Mark Spicer is Professor of Music Theory at Hunter College and the Graduate Center, City University of New York. He specializes in the reception history and analysis of popular music, especially British pop and rock since the 1960s, and his writings have appeared in a number of scholarly journals and essay collections. His book Sounding Out Pop, co-edited with John Covach, was published by the University of Michigan Press in 2010, and he has since edited the volume onRock Music for the Library of Essays on Popular Music series from Ashgate. Most recently, he completed a three-year term (2013–15) as Associate Editor of Music Theory Spectrum. Among his current and ongoing research projects, he is working on a book that will explore how certain pop and rock musicians since the early 1970s have confronted their anxiety of influence towards the Beatles, provisionally titled In the Beatles’ Wake.

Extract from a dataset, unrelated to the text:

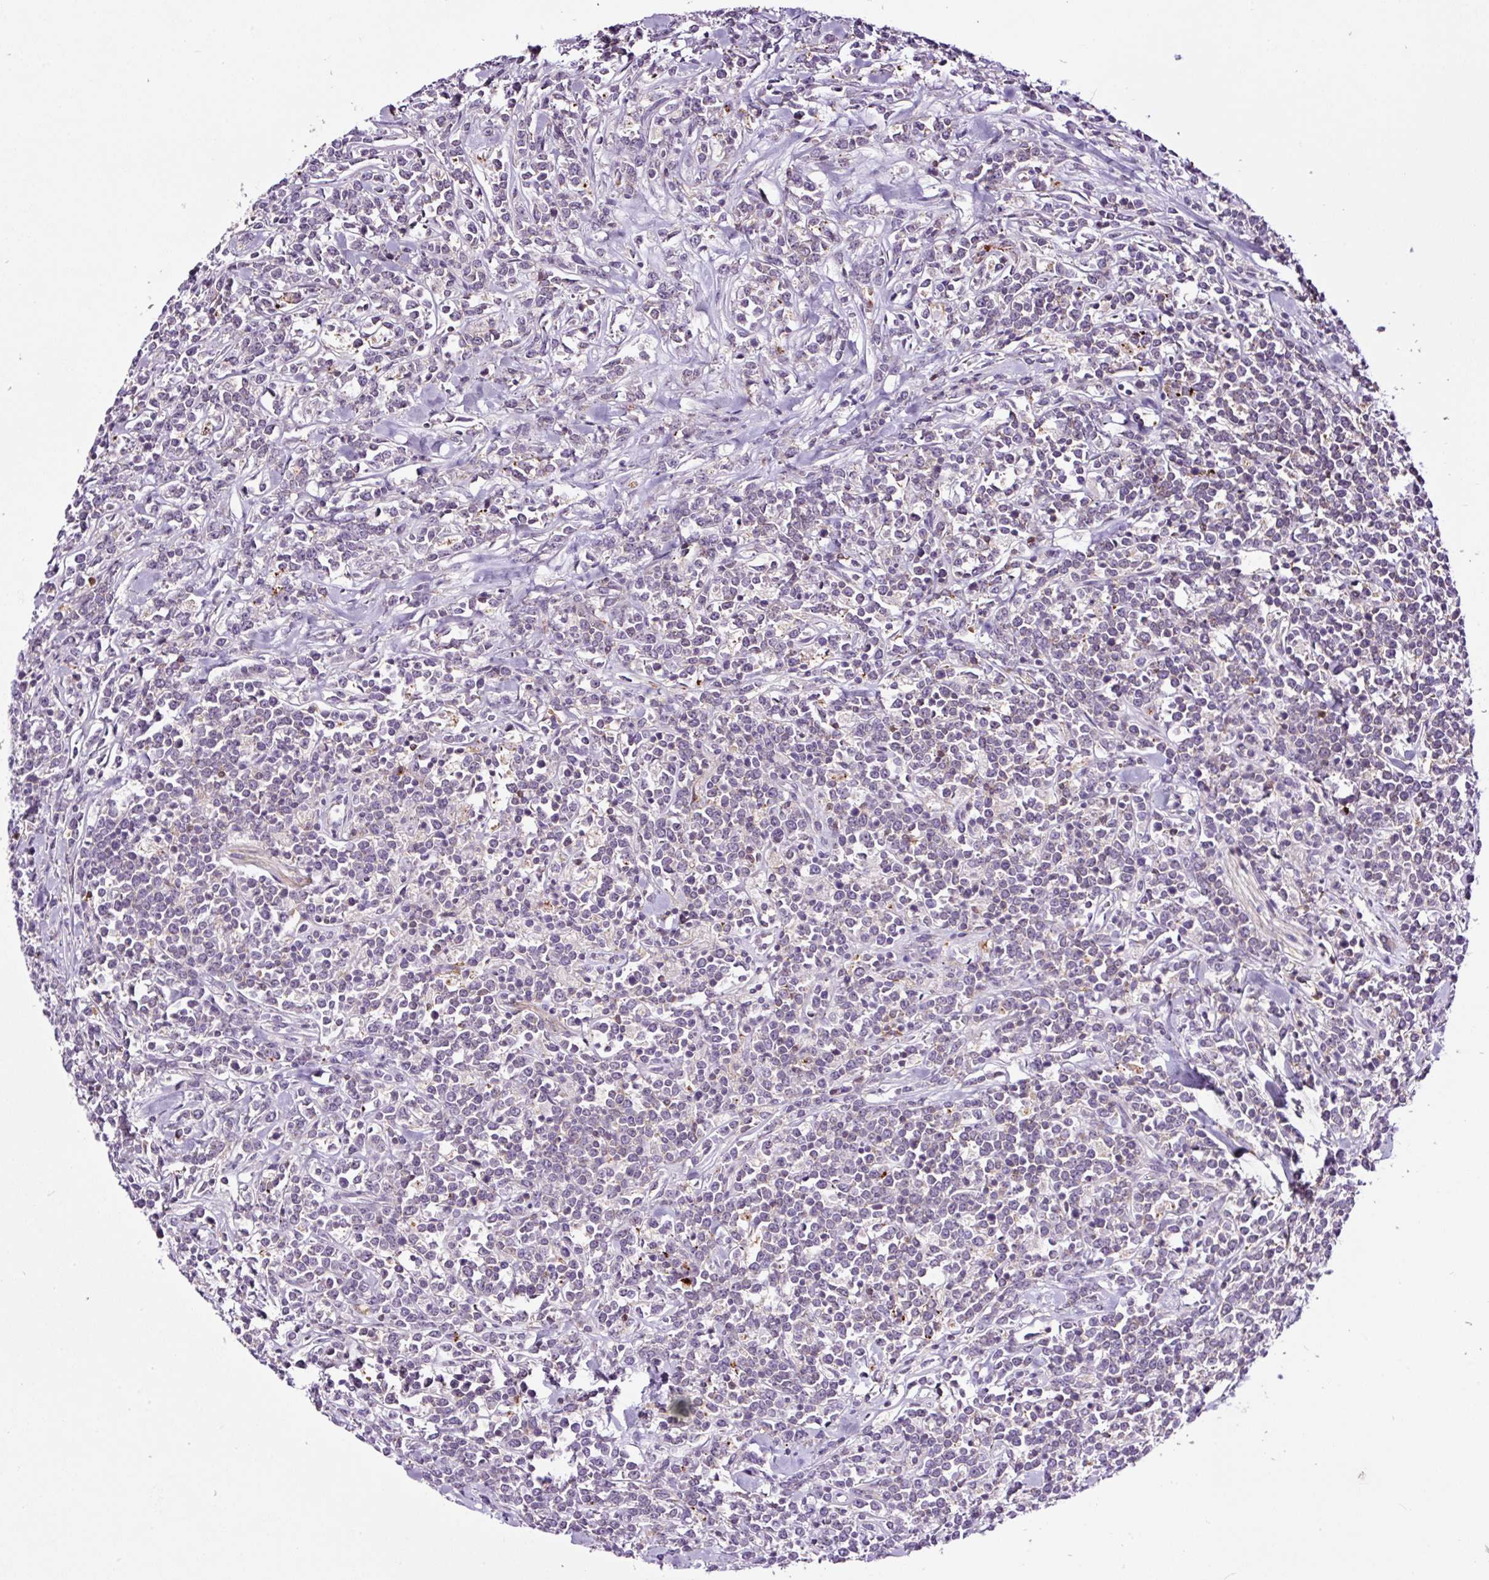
{"staining": {"intensity": "negative", "quantity": "none", "location": "none"}, "tissue": "lymphoma", "cell_type": "Tumor cells", "image_type": "cancer", "snomed": [{"axis": "morphology", "description": "Malignant lymphoma, non-Hodgkin's type, High grade"}, {"axis": "topography", "description": "Small intestine"}, {"axis": "topography", "description": "Colon"}], "caption": "Photomicrograph shows no protein expression in tumor cells of lymphoma tissue.", "gene": "TAFA3", "patient": {"sex": "male", "age": 8}}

Prof. Spicer served for ten years (2005–15) as Director of Undergraduate Studies in Music at Hunter College, and was the 2015 recipient of Hunter’s Presidential Award for Excellence in Teaching. In addition to his scholarship and teaching, he maintains an active parallel career as a professional keyboardist and vocalist, having worked with several groups in the US and the UK since the 1980s. In the early 1990s, he was a founding member of the critically acclaimed group Little Jack Melody and His Young Turks, and can be heard on their first two CDs, On the Blank Generation (1991) and World of Fireworks (1994). He continues to take the stage most weekends with his own “electric R&B” group, the Bernadettes, and with the Christ Church Choir in New Haven.